Summary

  • Pimco’s Bill Gross revolutionized bonds with his insight that different classes of them behave differently. So, to great success, he has dodged in and out of the different types. Since he started in the 1970s, a whole new host of bond instruments came onto the scene.
  • Still, inflation is the great enemy of bonds and has hurt them badly. Once, aside from wartime, inflation was negligible. Then, in the 1970s, this changed. Inflation today persists, albeit in muted form, and periodically threatens to run wild again.
  • Poor credit quality is bonds’ second greatest enemy. Given the failings of ratings agencies, credit weaknesses aren’t always apparent. The postwar explosion of credit has made discerning quality a tougher job. The world saw that, to its dismay, in the 2008 crisis.
  • Bonds are not easy, or cheap, to buy, especially for an individual investor.

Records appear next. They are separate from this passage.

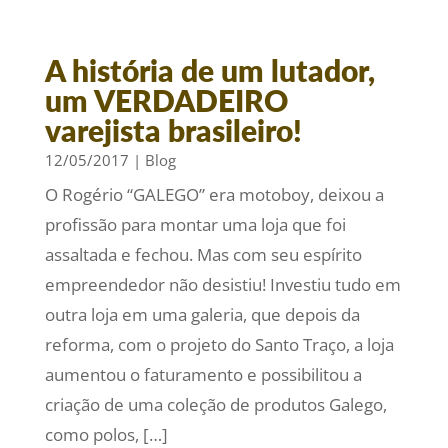
A história de um lutador,
um VERDADEIRO
varejista brasileiro!
12/05/2017
|
Blog
O Rogério “GALEGO” era motoboy, deixou a
profissão para montar uma loja que foi
assaltada e fechou. Mas com seu espírito
empreendedor não desistiu! Investiu tudo em
outra loja em uma galeria, que depois da
reforma, com o projeto do Santo Traço, a loja
aumentou o faturamento e possibilitou a
criação de uma coleção de produtos Galego,
como polos, […]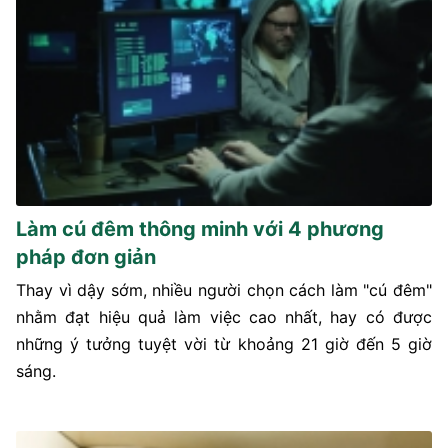
Làm cú đêm thông minh với 4 phương
pháp đơn giản
Thay vì dậy sớm, nhiều người chọn cách làm "cú đêm"
nhằm đạt hiệu quả làm việc cao nhất, hay có được
những ý tưởng tuyệt vời từ khoảng 21 giờ đến 5 giờ
sáng.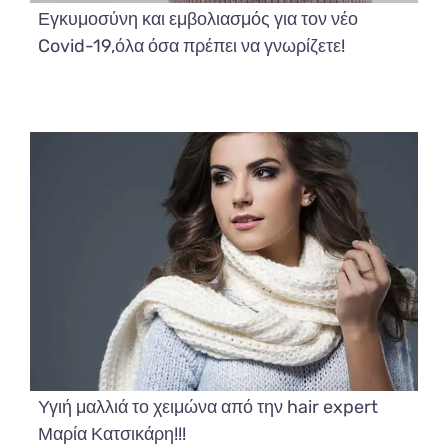
Εγκυμοσύνη και εμβολιασμός για τον νέο
Covid-19,όλα όσα πρέπει να γνωρίζετε!
Υγιή μαλλιά το χειμώνα από την hair expert
Μαρία Κατσικάρη!!!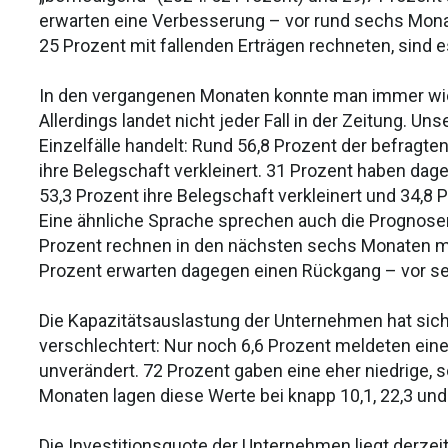
erwarten eine Verbesserung – vor rund sechs Mon
25 Prozent mit fallenden Erträgen rechneten, sind 
In den vergangenen Monaten konnte man immer wied
Allerdings landet nicht jeder Fall in der Zeitung. U
Einzelfälle handelt: Rund 56,8 Prozent der befrag
ihre Belegschaft verkleinert. 31 Prozent haben dag
53,3 Prozent ihre Belegschaft verkleinert und 34,8 
Eine ähnliche Sprache sprechen auch die Prognosen
Prozent rechnen in den nächsten sechs Monaten mit
Prozent erwarten dagegen einen Rückgang – vor s
Die Kapazitätsauslastung der Unternehmen hat sic
verschlechtert: Nur noch 6,6 Prozent meldeten eine
unverändert. 72 Prozent gaben eine eher niedrige, 
Monaten lagen diese Werte bei knapp 10,1, 22,3 und
Die Investitionsquote der Unternehmen liegt derzeit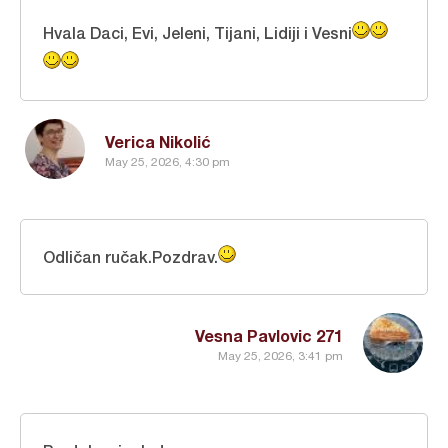
Hvala Daci, Evi, Jeleni, Tijani, Lidiji i Vesni
Verica Nikolić
May 25, 2026, 4:30 pm
Odličan ručak.Pozdrav.
Vesna Pavlovic 271
May 25, 2026, 3:41 pm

But new tools now exist to evaluate and purchase them.
  • The vast issuance of Treasury bonds to combat the great recession has made Gross uneasy—for fear that an oversupply would harm their prices eventually.
  • The increasing complexity of bonds has made them both better opportunities and more dangerous. Junk bonds, for instance, are a promising, if nettlesome instrument. Popularized by Michael Milken, they fueled the 1980s corporate raiders, then went south in the early 1990s. Gross later misjudged them, and got burned. But he learned to adjust.